- Krok po kroku eliminujemy obecność Rosjan w polskiej gospodarce. Czy to poprzez uniezależnienie się od rosyjskich surowców energetycznych, czy ograniczanie rosyjskich wpływów i kapitału - stwierdził Waldemar Buda komentując wydanie decyzji o pozbawieniu akcji Grupy Azoty Wiaczesława Kantora, rosyjskiego oligarchy.
Wyjaśnił też, że Polska "szuka partnera", który wykupi akcje należące do tej pory do biznesmena. W pierwszej kolejności zostanie przeprowadzona wycena wartości przejętych pakietów, następnie wybrany zostanie podmiot, który je przejmie, a następnie wydana zostanie administracyjna decyzja w tym zakresie.
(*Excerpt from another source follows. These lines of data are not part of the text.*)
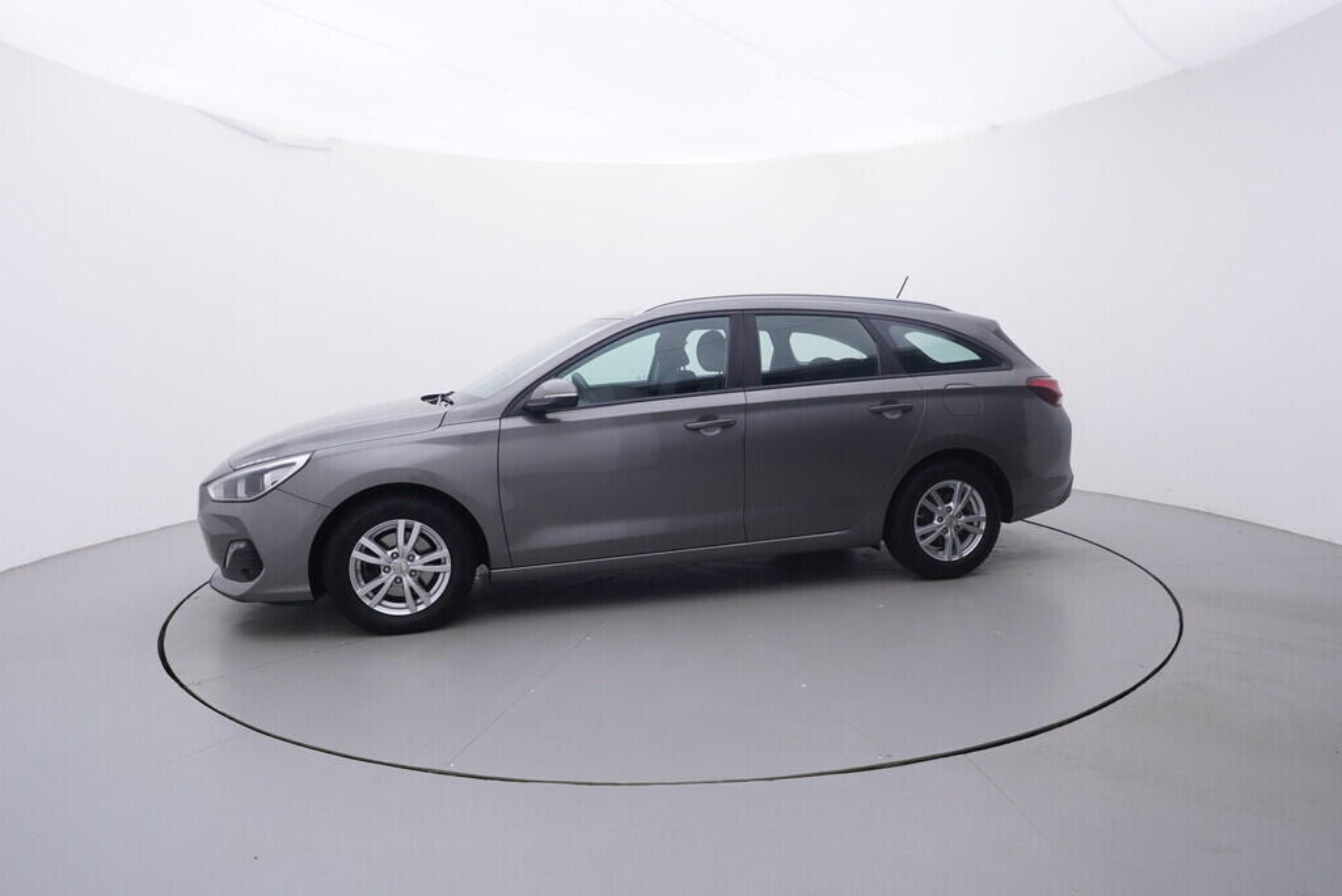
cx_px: 671
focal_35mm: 22
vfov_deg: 56.2
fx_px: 839
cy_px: 448
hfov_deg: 77.3
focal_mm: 15
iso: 200
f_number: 5
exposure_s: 1/80
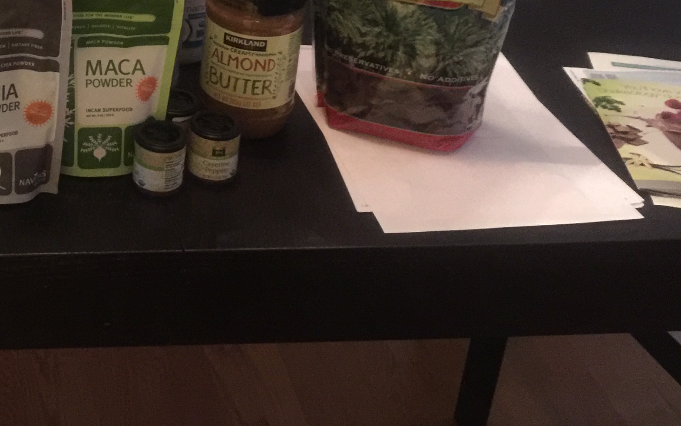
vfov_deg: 19.5
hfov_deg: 29.6
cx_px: -21
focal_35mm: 64
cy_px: -30
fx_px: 1188
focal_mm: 4.15
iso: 200
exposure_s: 1/4
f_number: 2.2
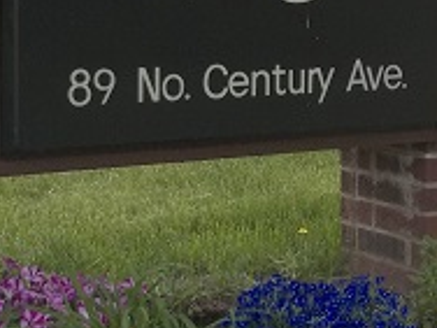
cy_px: 50
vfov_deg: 13.0
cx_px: 370
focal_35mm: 113
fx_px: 1427
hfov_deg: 17.2
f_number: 3.3
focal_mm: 5.9
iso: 80
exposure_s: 1/250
Obecna wartość akcji szacowana jest na 500 mln zł. - Mimo, że akcje Kantora są zamrożone, a więc nie ma mowy o wykonywaniu prawa głosu na zgromadzeniach akcjonariuszy i wypłatach dywidendy, nie chcemy, by ten Rosjanin był w jakikolwiek sposób związany z polską, strategiczną spółką - wyjaśnia Waldemar Buda w komunikacie cytowanym przez resort.
Kantor został objęty sankcjami UE już w marcu 2022 roku. Sama spółka obostrzeniami dotknięta jednak nie została.
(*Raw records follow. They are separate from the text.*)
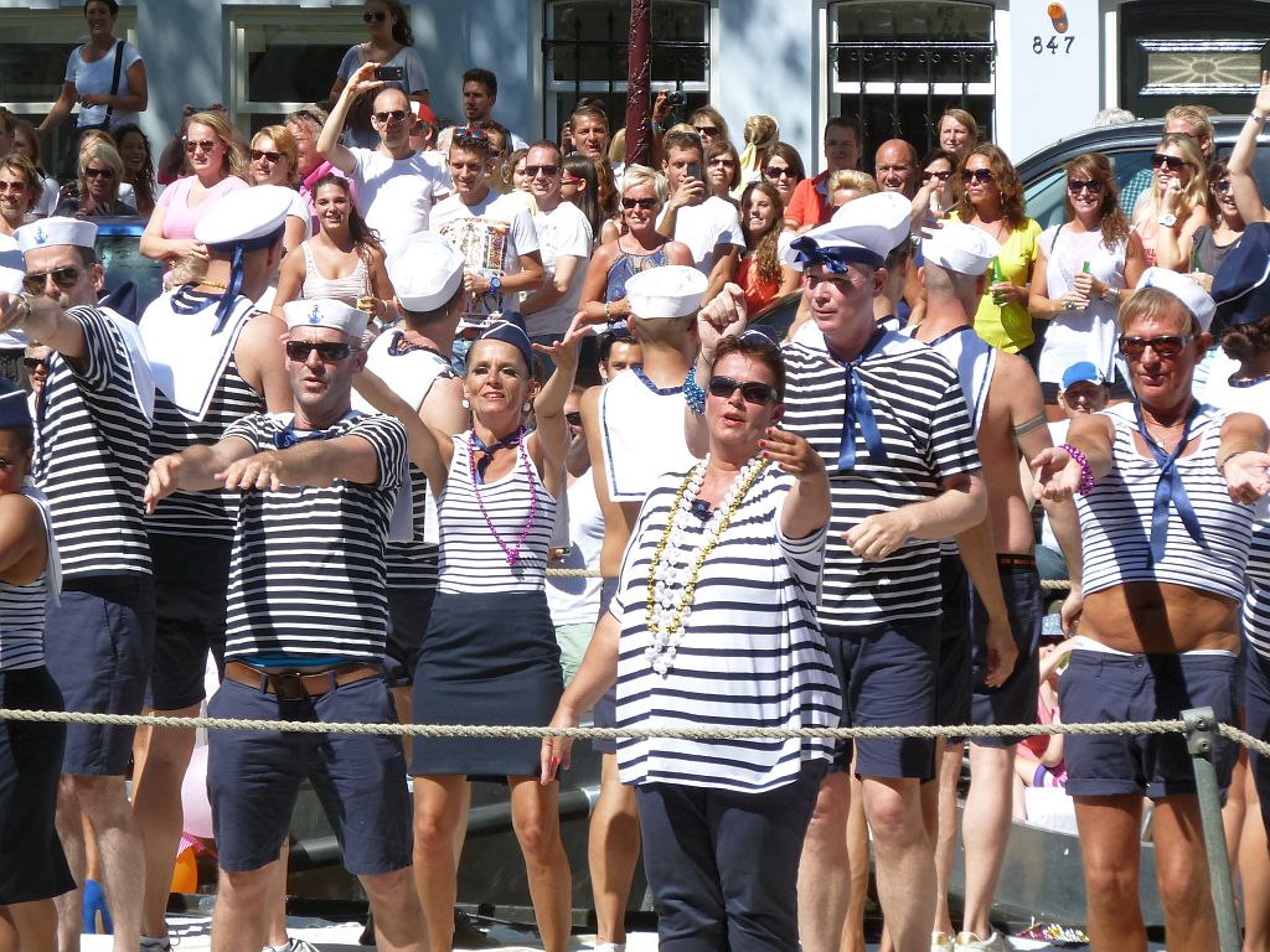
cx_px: 635
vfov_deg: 8.2
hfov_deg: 10.9
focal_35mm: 182
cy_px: 476
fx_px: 6677
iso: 80
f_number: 4.5
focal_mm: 29.9
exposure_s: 1/320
Rosyjski oligarcha znajduje się w pierwszej setce najbogatszych ludzi świata - z majątkiem wycenianym przez Forbesa na 5,3 mld dol. Urodził się w 1953 roku w Moskwie. Jest znany ze swoich wpływów w rosyjskim sektorze przemysłowym i finansowym. Jego majątek jest głównie skoncentrowany w sektorach takich jak przemysł chemiczny, górnictwo, media. Jest jednym z najbardziej wpływowych ludzi w Rosji.
W 2022 r. polski rząd objął sankcjami inną firmę - zarząd tymczasowy został wprowadzony do Novatek, a 4 listopada 2022 r. do PAO Gazprom.